3. What is your goal with this solution? When we started working on AgileZen, our goal was to build a product that helped people work together to become more productive and that remains our focus today. We feel we’re successful as long as AgileZen makes our users more efficient, regardless of what industry they work in. To this end, we’re focusing on improving the product to make it as intuitive as possible. We’ve got some great ideas brewing and we’re excited to start sharing them.
4. Why did you join up with Rally? After meeting with the Rally team in February, we found that their ideas about company culture and vision for AgileZen matched up surprisingly well with our own, and it felt like working together was the right decision for the product and our customers. With Rally’s additional resources and guidance, we can set our sights higher and achieve our goals faster, so it’s a win for everyone.
5. What would you tell other start-ups about being acquired? AgileZen was acquired about nine months after our public launch. We never thought much about acquisition until Rally approached us about a potential partnership.
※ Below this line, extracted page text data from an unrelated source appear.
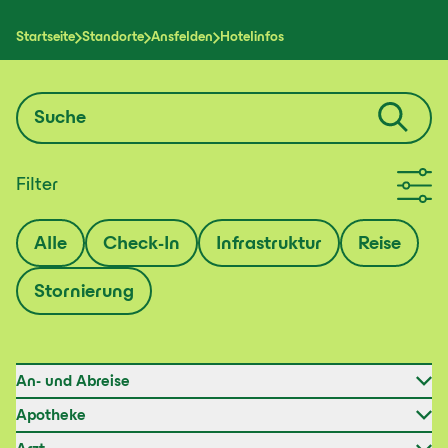
Startseite
Standorte
Ansfelden
Hotelinfos
Filter
Alle
Check-In
Infrastruktur
Reise
Stornierung
Hotelinfos
An- und Abreise
Apotheke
Acquisition isn’t really something to chase from the beginning because it can distract you from what really matters, which is building something great that your customers will pay for. The idea of a big exit might be really appealing, but it’s more important to consider how well the organization’s values fit with your own. If you don’t agree on where the product is going then an acquisition isn’t going to benefit anyone—least of all your customers. Also, in a lot of cases, you’ll end up working with the acquiring company so you need to make sure you’re on the same page from the beginning.